● **About this task**:
Would you copy every line of the listing below that includes the word "right"?

● **Dataset records**:
┄┄┄┄┄┄┄┄┄┄

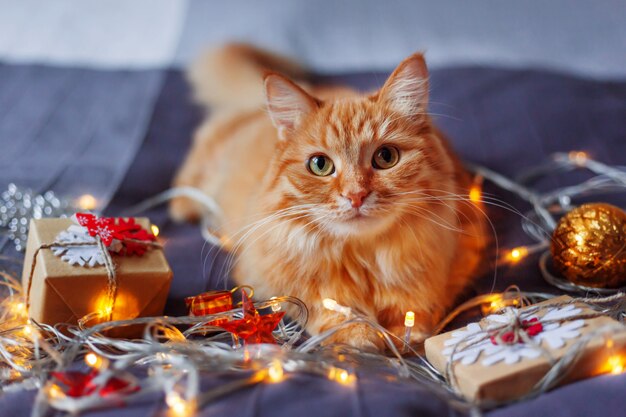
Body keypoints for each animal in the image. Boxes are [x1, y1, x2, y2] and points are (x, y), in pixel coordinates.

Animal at [172, 44, 488, 350]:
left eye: (386, 157)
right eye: (320, 165)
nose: (356, 195)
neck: (364, 259)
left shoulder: (457, 259)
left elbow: (417, 308)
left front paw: (406, 332)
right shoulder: (266, 277)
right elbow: (323, 305)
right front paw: (357, 332)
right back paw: (181, 204)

┄┄┄┄┄┄┄┄┄┄

● **Your response**:
right eye: (320, 165)
right shoulder: (266, 277)
right elbow: (323, 305)
right front paw: (357, 332)
right back paw: (181, 204)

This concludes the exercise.